# Written task
Please copy exactly the lines from the top of the data through the line containing "atau tertulis.", and nothing else.

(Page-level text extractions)
***
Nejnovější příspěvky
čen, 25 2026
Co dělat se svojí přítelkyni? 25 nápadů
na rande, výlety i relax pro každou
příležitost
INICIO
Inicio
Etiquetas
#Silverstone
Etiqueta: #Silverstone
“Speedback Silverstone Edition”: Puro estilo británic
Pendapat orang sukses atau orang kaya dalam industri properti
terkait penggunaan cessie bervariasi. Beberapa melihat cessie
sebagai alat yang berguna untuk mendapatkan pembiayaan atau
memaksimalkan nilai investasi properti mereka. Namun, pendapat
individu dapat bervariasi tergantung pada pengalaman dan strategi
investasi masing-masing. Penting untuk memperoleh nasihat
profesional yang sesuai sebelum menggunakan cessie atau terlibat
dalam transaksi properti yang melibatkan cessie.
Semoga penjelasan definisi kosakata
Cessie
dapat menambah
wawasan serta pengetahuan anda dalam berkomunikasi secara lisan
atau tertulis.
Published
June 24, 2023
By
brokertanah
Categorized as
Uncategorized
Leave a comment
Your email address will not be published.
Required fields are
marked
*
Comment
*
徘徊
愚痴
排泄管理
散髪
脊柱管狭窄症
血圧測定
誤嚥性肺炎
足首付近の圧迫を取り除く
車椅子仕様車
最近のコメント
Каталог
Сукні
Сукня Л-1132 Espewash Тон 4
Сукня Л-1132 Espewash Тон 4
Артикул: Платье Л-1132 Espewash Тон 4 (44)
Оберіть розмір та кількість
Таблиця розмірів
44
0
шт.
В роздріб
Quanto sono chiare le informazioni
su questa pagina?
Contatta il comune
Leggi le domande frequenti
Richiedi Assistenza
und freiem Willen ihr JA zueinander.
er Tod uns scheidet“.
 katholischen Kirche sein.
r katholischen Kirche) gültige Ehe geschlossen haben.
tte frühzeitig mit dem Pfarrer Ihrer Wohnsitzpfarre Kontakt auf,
***
# Response area
Nejnovější příspěvky
čen, 25 2026
Co dělat se svojí přítelkyni? 25 nápadů
na rande, výlety i relax pro každou
příležitost
INICIO
Inicio
Etiquetas
#Silverstone
Etiqueta: #Silverstone
“Speedback Silverstone Edition”: Puro estilo británic
Pendapat orang sukses atau orang kaya dalam industri properti
terkait penggunaan cessie bervariasi. Beberapa melihat cessie
sebagai alat yang berguna untuk mendapatkan pembiayaan atau
memaksimalkan nilai investasi properti mereka. Namun, pendapat
individu dapat bervariasi tergantung pada pengalaman dan strategi
investasi masing-masing. Penting untuk memperoleh nasihat
profesional yang sesuai sebelum menggunakan cessie atau terlibat
dalam transaksi properti yang melibatkan cessie.
Semoga penjelasan definisi kosakata
Cessie
dapat menambah
wawasan serta pengetahuan anda dalam berkomunikasi secara lisan
atau tertulis.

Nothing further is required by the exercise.